Further, as I had observed in my Blog, the Court noted: “Cruz–Marcano seems to have left unanswered the question whether exclusivity is simply a limitation on the principal’s right to compete (the mercantile law definition), or whether it can also encompass the Traditional Interpretation: a non-compete obligation by a sole sales representatives whose business is solely to represent the principal’s products. Sales representatives like González would greatly benefit from this latter interpretation, which may further the objective behind Law 21 of placing the sales representatives on equal footing with the distributors currently protected by Law 75.”

In the end, the Court held that plaintiff “has completely ignored this important argument” and was waived. Having ruled that plaintiff’s Law 21 claim partially survived summary judgment, the Court then held that Hurley’s just cause defense was a factual issue for the jury.

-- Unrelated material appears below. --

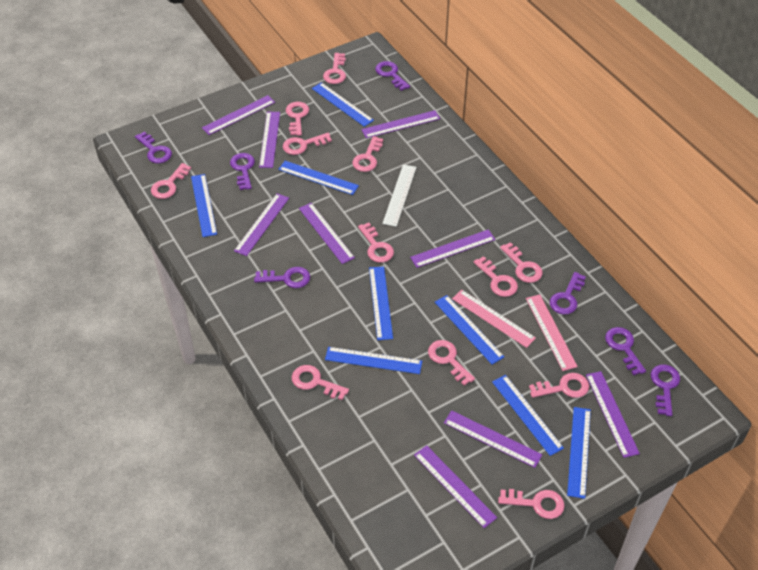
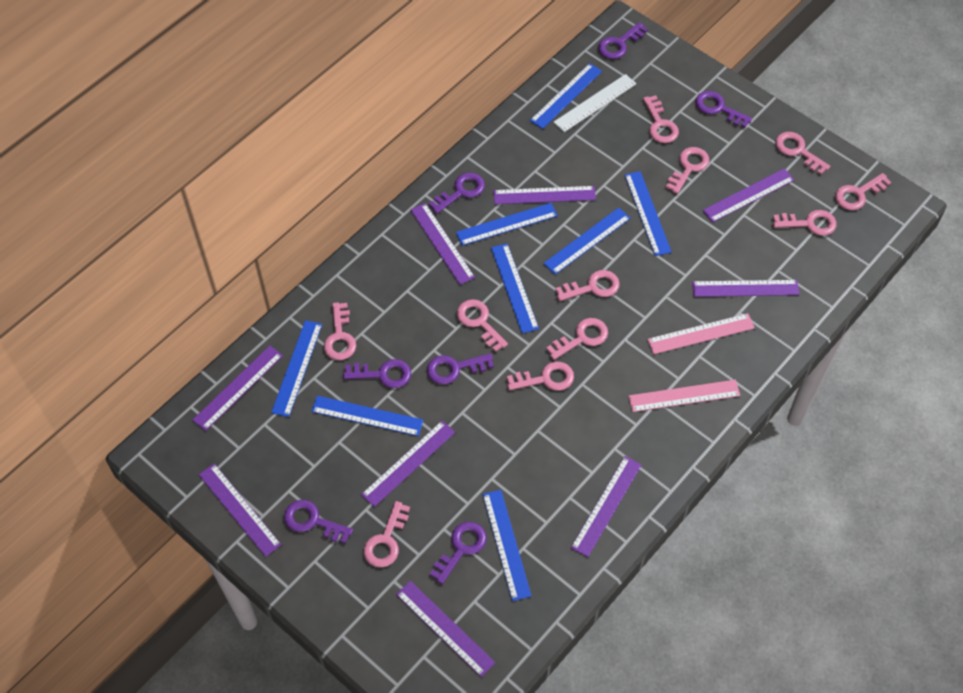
pink key: [151,163,191,199] [283,133,332,155] [286,102,309,136] [292,365,349,400] [323,53,346,84] [352,136,383,172] [358,223,394,263] [428,340,475,386] [473,256,518,297] [498,489,565,519] [500,242,542,283] [529,373,589,398] = 12 -> [324,302,356,360] [364,501,410,568] [457,299,508,352] [507,361,574,391] [546,318,608,360] [555,270,620,301] [643,95,679,143] [666,147,709,194] [773,210,837,236] [775,132,830,175] [835,173,892,210] = 11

Wednesday, February 20, 2013

The question of exclusivity in a declaratory judgment action under Law 75 is for the jury

The exclusivity imbroglio continues. In Medina & Medina v. Hormel Corporation, No. 09-1098 (JAG)(D.P.R. Feb. 20, 2013), Plaintiff, a distributor of meat products, filed an action for breach of contract, damages, and declaratory judgment under Law 75. After motion practice, the Court found that summary judgment was inappropriate on the issue whether an exclusive distributorship existed and ordered a jury trial as demanded in the Complaint. The parties agreed to bifurcate liability and damages to try first the issue of liability. During the pretrial conference, defendant Hormel objected to having juries decide the ultimate question whether there was an exclusive agreement arguing that it is an issue of law for the Court. The Court, however, holds that an action for declaratory relief is both legal and equitable and the constitutional right to a jury trial requires the jury to decide the exclusivity question. Mind you, under Puerto Rico law, exclusivity is apparent from the agreement of the parties or the course of dealings. Stating the Court’s Opinion differently, the distributor’s claim for impairment of an alleged exclusive contract under Law 75 requires the jury to decide if the facts demonstrate the existence of a meeting of the minds to appoint Medina as the exclusive distributor, and if so, the scope of the exclusivity. In other words, was there a breach of contract? Bifurcation of the case and the declaratory judgment action do not override the right to a jury trial on this question.